··· Given records ···

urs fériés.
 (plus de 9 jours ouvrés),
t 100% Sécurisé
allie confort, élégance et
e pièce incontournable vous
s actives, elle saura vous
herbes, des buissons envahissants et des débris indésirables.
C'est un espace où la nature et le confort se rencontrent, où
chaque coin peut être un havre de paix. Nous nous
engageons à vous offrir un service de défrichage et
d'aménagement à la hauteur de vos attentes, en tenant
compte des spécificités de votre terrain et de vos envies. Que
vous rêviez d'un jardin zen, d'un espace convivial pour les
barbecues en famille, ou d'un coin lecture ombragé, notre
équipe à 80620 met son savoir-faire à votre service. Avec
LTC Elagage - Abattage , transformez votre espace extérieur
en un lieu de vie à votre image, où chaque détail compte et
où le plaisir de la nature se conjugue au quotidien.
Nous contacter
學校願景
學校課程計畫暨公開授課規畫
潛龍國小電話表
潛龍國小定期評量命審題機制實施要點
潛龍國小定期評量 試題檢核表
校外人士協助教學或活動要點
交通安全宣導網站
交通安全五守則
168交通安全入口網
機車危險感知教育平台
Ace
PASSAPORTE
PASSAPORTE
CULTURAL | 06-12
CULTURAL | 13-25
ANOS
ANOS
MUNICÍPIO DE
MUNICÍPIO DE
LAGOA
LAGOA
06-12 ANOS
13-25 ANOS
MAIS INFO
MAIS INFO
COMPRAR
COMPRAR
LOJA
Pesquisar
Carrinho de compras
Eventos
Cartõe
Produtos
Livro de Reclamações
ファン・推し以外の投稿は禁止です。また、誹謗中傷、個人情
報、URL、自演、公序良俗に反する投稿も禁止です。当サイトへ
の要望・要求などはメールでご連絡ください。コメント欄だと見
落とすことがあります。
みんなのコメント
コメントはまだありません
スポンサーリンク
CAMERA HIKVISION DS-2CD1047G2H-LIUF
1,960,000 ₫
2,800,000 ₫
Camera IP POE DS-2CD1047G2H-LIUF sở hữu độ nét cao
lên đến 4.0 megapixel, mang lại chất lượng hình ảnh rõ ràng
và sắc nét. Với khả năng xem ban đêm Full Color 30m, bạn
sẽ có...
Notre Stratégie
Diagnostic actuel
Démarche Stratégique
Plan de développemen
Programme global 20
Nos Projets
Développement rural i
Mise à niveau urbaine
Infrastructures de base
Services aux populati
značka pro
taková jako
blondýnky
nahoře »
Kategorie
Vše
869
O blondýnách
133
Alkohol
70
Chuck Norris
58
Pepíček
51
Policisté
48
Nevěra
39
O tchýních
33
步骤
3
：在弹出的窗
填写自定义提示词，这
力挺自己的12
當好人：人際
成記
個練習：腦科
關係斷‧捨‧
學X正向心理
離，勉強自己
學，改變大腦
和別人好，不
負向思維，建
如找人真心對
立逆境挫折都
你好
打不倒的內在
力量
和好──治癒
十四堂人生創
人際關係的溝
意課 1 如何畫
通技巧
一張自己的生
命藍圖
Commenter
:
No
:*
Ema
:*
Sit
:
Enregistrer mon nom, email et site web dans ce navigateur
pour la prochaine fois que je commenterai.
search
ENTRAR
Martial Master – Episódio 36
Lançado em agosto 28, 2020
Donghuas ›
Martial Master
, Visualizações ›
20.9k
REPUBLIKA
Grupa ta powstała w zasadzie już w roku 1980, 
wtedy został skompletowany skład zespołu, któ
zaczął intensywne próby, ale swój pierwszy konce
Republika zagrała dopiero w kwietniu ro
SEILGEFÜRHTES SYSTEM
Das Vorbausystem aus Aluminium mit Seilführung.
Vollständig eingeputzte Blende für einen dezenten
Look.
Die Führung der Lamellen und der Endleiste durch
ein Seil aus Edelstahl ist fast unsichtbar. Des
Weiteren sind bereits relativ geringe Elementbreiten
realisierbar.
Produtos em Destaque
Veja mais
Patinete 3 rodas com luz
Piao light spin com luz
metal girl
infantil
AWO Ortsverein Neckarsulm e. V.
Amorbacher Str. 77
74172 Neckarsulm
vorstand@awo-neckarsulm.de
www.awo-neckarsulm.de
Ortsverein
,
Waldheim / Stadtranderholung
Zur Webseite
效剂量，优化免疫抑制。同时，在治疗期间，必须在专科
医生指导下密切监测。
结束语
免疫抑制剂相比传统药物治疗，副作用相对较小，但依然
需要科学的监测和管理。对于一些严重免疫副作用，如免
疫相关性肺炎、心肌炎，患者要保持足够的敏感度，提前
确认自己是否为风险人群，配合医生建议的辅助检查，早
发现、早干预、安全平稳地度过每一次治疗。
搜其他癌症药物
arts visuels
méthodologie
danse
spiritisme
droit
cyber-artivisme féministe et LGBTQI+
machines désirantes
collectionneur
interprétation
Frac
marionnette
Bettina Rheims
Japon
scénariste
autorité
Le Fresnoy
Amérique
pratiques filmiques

···

-- Problem statement --
Print all of the lines above without changing anything.

-- Exercise answer --
urs fériés.
 (plus de 9 jours ouvrés),
t 100% Sécurisé
allie confort, élégance et
e pièce incontournable vous
s actives, elle saura vous
herbes, des buissons envahissants et des débris indésirables.
C'est un espace où la nature et le confort se rencontrent, où
chaque coin peut être un havre de paix. Nous nous
engageons à vous offrir un service de défrichage et
d'aménagement à la hauteur de vos attentes, en tenant
compte des spécificités de votre terrain et de vos envies. Que
vous rêviez d'un jardin zen, d'un espace convivial pour les
barbecues en famille, ou d'un coin lecture ombragé, notre
équipe à 80620 met son savoir-faire à votre service. Avec
LTC Elagage - Abattage , transformez votre espace extérieur
en un lieu de vie à votre image, où chaque détail compte et
où le plaisir de la nature se conjugue au quotidien.
Nous contacter
學校願景
學校課程計畫暨公開授課規畫
潛龍國小電話表
潛龍國小定期評量命審題機制實施要點
潛龍國小定期評量 試題檢核表
校外人士協助教學或活動要點
交通安全宣導網站
交通安全五守則
168交通安全入口網
機車危險感知教育平台
Ace
PASSAPORTE
PASSAPORTE
CULTURAL | 06-12
CULTURAL | 13-25
ANOS
ANOS
MUNICÍPIO DE
MUNICÍPIO DE
LAGOA
LAGOA
06-12 ANOS
13-25 ANOS
MAIS INFO
MAIS INFO
COMPRAR
COMPRAR
LOJA
Pesquisar
Carrinho de compras
Eventos
Cartõe
Produtos
Livro de Reclamações
ファン・推し以外の投稿は禁止です。また、誹謗中傷、個人情
報、URL、自演、公序良俗に反する投稿も禁止です。当サイトへ
の要望・要求などはメールでご連絡ください。コメント欄だと見
落とすことがあります。
みんなのコメント
コメントはまだありません
スポンサーリンク
CAMERA HIKVISION DS-2CD1047G2H-LIUF
1,960,000 ₫
2,800,000 ₫
Camera IP POE DS-2CD1047G2H-LIUF sở hữu độ nét cao
lên đến 4.0 megapixel, mang lại chất lượng hình ảnh rõ ràng
và sắc nét. Với khả năng xem ban đêm Full Color 30m, bạn
sẽ có...
Notre Stratégie
Diagnostic actuel
Démarche Stratégique
Plan de développemen
Programme global 20
Nos Projets
Développement rural i
Mise à niveau urbaine
Infrastructures de base
Services aux populati
značka pro
taková jako
blondýnky
nahoře »
Kategorie
Vše
869
O blondýnách
133
Alkohol
70
Chuck Norris
58
Pepíček
51
Policisté
48
Nevěra
39
O tchýních
33
步骤
3
：在弹出的窗
填写自定义提示词，这
力挺自己的12
當好人：人際
成記
個練習：腦科
關係斷‧捨‧
學X正向心理
離，勉強自己
學，改變大腦
和別人好，不
負向思維，建
如找人真心對
立逆境挫折都
你好
打不倒的內在
力量
和好──治癒
十四堂人生創
人際關係的溝
意課 1 如何畫
通技巧
一張自己的生
命藍圖
Commenter
:
No
:*
Ema
:*
Sit
:
Enregistrer mon nom, email et site web dans ce navigateur
pour la prochaine fois que je commenterai.
search
ENTRAR
Martial Master – Episódio 36
Lançado em agosto 28, 2020
Donghuas ›
Martial Master
, Visualizações ›
20.9k
REPUBLIKA
Grupa ta powstała w zasadzie już w roku 1980, 
wtedy został skompletowany skład zespołu, któ
zaczął intensywne próby, ale swój pierwszy konce
Republika zagrała dopiero w kwietniu ro
SEILGEFÜRHTES SYSTEM
Das Vorbausystem aus Aluminium mit Seilführung.
Vollständig eingeputzte Blende für einen dezenten
Look.
Die Führung der Lamellen und der Endleiste durch
ein Seil aus Edelstahl ist fast unsichtbar. Des
Weiteren sind bereits relativ geringe Elementbreiten
realisierbar.
Produtos em Destaque
Veja mais
Patinete 3 rodas com luz
Piao light spin com luz
metal girl
infantil
AWO Ortsverein Neckarsulm e. V.
Amorbacher Str. 77
74172 Neckarsulm
vorstand@awo-neckarsulm.de
www.awo-neckarsulm.de
Ortsverein
,
Waldheim / Stadtranderholung
Zur Webseite
效剂量，优化免疫抑制。同时，在治疗期间，必须在专科
医生指导下密切监测。
结束语
免疫抑制剂相比传统药物治疗，副作用相对较小，但依然
需要科学的监测和管理。对于一些严重免疫副作用，如免
疫相关性肺炎、心肌炎，患者要保持足够的敏感度，提前
确认自己是否为风险人群，配合医生建议的辅助检查，早
发现、早干预、安全平稳地度过每一次治疗。
搜其他癌症药物
arts visuels
méthodologie
danse
spiritisme
droit
cyber-artivisme féministe et LGBTQI+
machines désirantes
collectionneur
interprétation
Frac
marionnette
Bettina Rheims
Japon
scénariste
autorité
Le Fresnoy
Amérique
pratiques filmiques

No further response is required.